Perhaps the most interesting aspects of the day were Turdball’s impeachment and the news that vaccination of the general population in Canada will begin in April. I’m in the first tear of inoculation, so perhaps by June, I’ll be vaccinated. I hope so.
Last night was torture. I could not sleep. I did, for perhaps a couple of hours, but mostly I just lay there trying to sleep. This is not something I hardly ever experience; I attribute last night’s sleeplessness to anxiety about going to Nanaimo today for supplies and for a White Spot hamburger. Yum!

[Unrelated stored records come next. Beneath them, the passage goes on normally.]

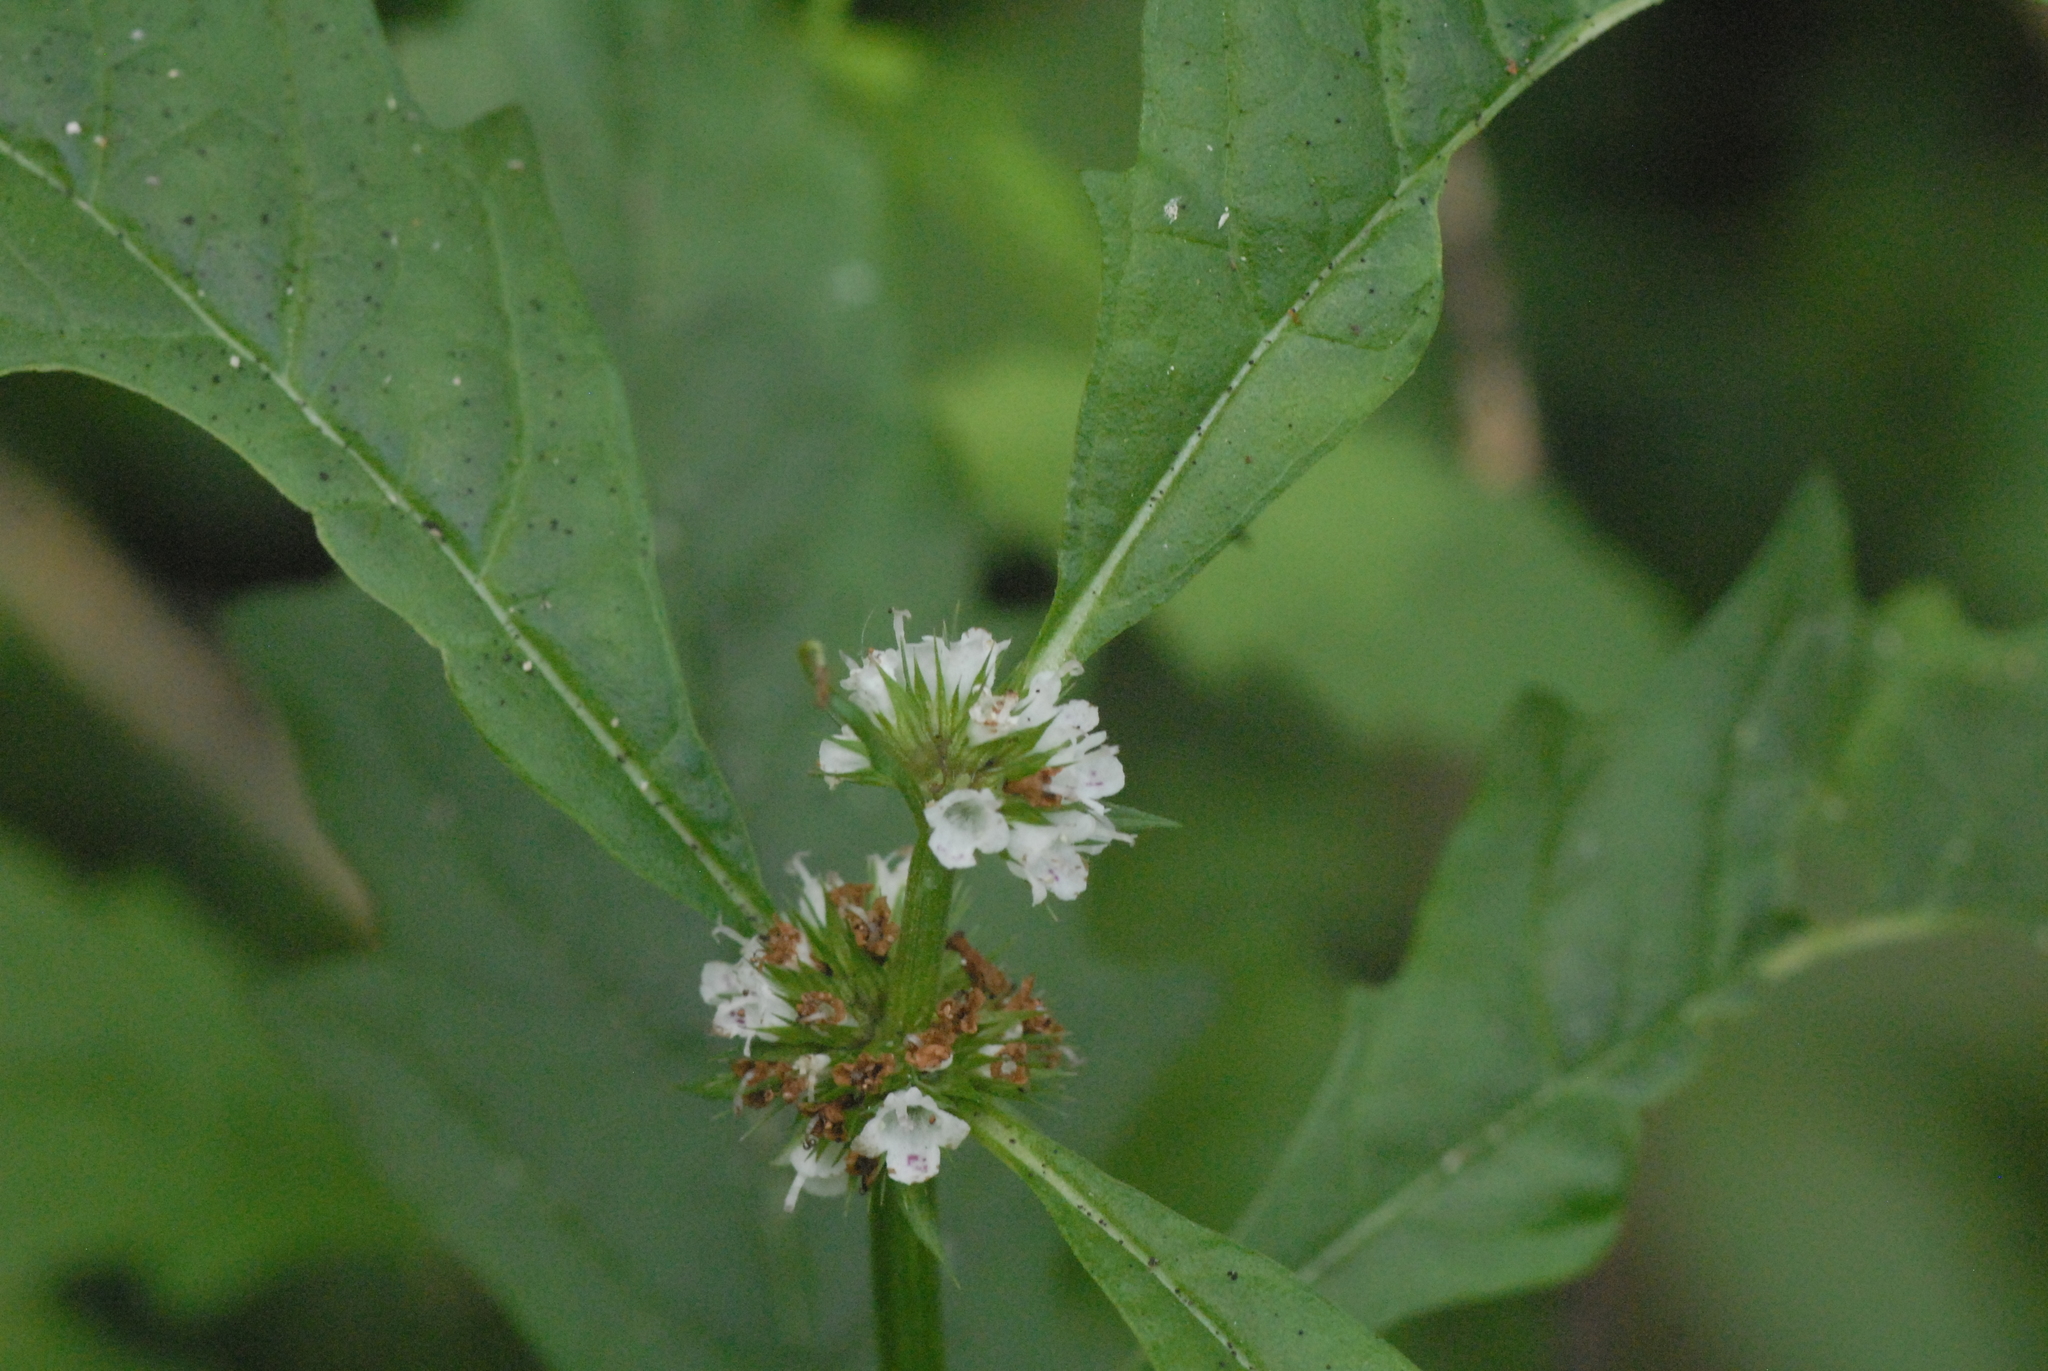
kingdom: Plantae
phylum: Tracheophyta
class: Magnoliopsida
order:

I awoke to address my usual chores, but I felt foggy. I fed the animals, lit the fire and then I turned on my computer and to my surprise and delight there was an email from a friend who’s never written to me before. Fabien was the eldest child of my French teacher and wonderful friend, Marie-Claude. He was four when I moved in with M-C and her husband, Guy. Later, Fabien came to spend a long time living with my father whilst he attended the high school I’d attended to improve his fluency in English.
He sent me a love letter and I wept. I think it’s the nicest missive I’ve ever received.
Many, many years ago when I was there visiting his parents, he invited us to eat with him and his wife in the village of Cagnes-sur-Mer, just west of Nice where M-C and Guy lived. We arrived to find that we were going to eat at a table in the back garden and we had a magnificent feast of specialties of the area. Fabien has many skills and one of them is cooking.
As we waited for Sophie, his wife, to fetch our dessert, he asked us to fill our glasses because he wanted to make a toast. This story always makes me cry; I’m tearing up as I write. Anyway, he started talking about me. He told me how much he cared for me and respected me for our times together when I functioned for him like an uncle.
And then he explained why we were eating in the garden. We were eating under an enormous Avocado tree and he pointed that out to us all and then he told us it was from a seedling I’d started for him when he was a child so that he could see the root system of a plant. He’d planted it in his grandmother’s garden where he was then living, and he called it a monument to our enduring friendship.
The man has such a soul. It’s as evident in the email I received this morning as it was on that glorious evening under that tree that I will never ever forget. My heart is bursting, and my eyes are wet.
And now, I’m off to Nanaimo in my new van on a brilliant sunny day with my best friend, Sheba.